Eighty-two Steps and Other Travel Tips

It was eeeeiiiigghhty tttwwwoooooo steps from the street to the door of our flat in Catania, Sicily last month. That’s 82 steps hammering home a lesson: Bring less stuff! That pretty much sums up my go-to travel advice: Leave it at home. Granted, (A) I’m grateful I don’t have to travel with a CPAP machine, and (B) I don’t require all the accoutrements that some females do.

Honestly, though, I don’t remember the last time I thought, “Dang! I wish I had that thing I left at home.”

A full set of travel tips should go beyond “leave it,” though, so see my friend Carl’s Top 20 Medearis Family Travel Tips. While you’re there, snoop around the site; Carl has written some provocative and helpful words.

If you’re really into travel tips, check these (sometimes contradictory) lists as well: 61 Travel Tips to Make You the World’s Savviest Traveler (Nomadic Matt), a packing list for the traveling gal (A Beautiful Mess), and a list of really cool, I mean helpful, traveling gadgets (Rethink Modern).

What Dopes Like Me Can Do

It’s a perennial but pleasant surprise: God can and is apparently happy to use people like me. The most recent edition of the surprise came a couple of weeks ago and swirled around a series of Discovery Bible Studies I had with a young guy from Gambia in a piazza in Sicily. I’ve talked to around 6.3 gazillion Muslims in my day, but this may have been the first time we’d really dug into the Bible together. I walked away thinking, “It’s true what they say… pretty much anyone can do this.”

I often think my mobilization cachet is to leave people with this realization: “If he can do it, I probably can too!” I mean, really, I’m no Lottie Moon or Gladys Aylward. I couldn’t even carry lunch for the Dons (McGavran, McCurry, and Richardson, for those keeping score!). But sometimes God uses me. If you don’t want to hear this, run away now. Otherwise I’m looping you into the group of people that God can use. Yes, you!

Certainly many Missions Catalyst readers, humble though you are, know that God uses you. You don’t need me to remind you. Great. But most of the people we know? They don’t know it! A cursory look at the Bible, history, and our lives says it’s true, though. God delights in using the least likely characters. Yay for us, for God, and for the world who waits to know him.

Check out You’ve Got Libya for the story of one of my heroes who was surprised that God would use the likes of him.

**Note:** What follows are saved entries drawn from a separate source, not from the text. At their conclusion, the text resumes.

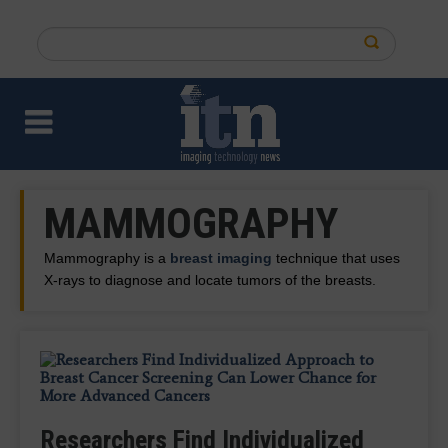
Skip
to
Search
main
this
content
site
MAMMOGRAPHY
Mammography is a
breast imaging
technique that uses
X-rays to diagnose and locate tumors of the breasts.
QT Imaging, Olea Medical Introduce
Vega Curates Largest Digital Breast
VizMark Secures FDA Clearance for
New Viewer for Integrated,
Researchers Find Individualized
Study: AI-Powered Mammography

Language Learning Is Worth It!

I say this more from observation than experience. Our first group in Catania, Sicily in June interacted almost exclusively in English. They spoke some other languages, but none that were in play locally. And they did amazing things with their English.

The second team, however had some ringers: a woman whose mother tongue was French, a young lady with good Arabic, even though it was Chadian, and a young man who could stumble along in both French and Arabic. The doors these guys opened! We were able to converse with Wolof women from Senegal, extend welcome to 14- and 15-year-old boys fresh off the boat from Egypt, and even score points with a friend who was an imam from Morocco and reluctant to use his English.

Are you working on a second or third language right now? Press on! It’s worth it. Are you considering downloading Duolingo and diving in? Yes! I’m behind you 100 percent. Are you in a position to encourage some young bucks to get another language? Grace to you as you do so. They’ll be annoyed now, but grateful as God opens cool, unexpected doors. (Are you a non-American who’s grown up speaking several languages? Good on you. Thanks for the grace. We’re working on it.)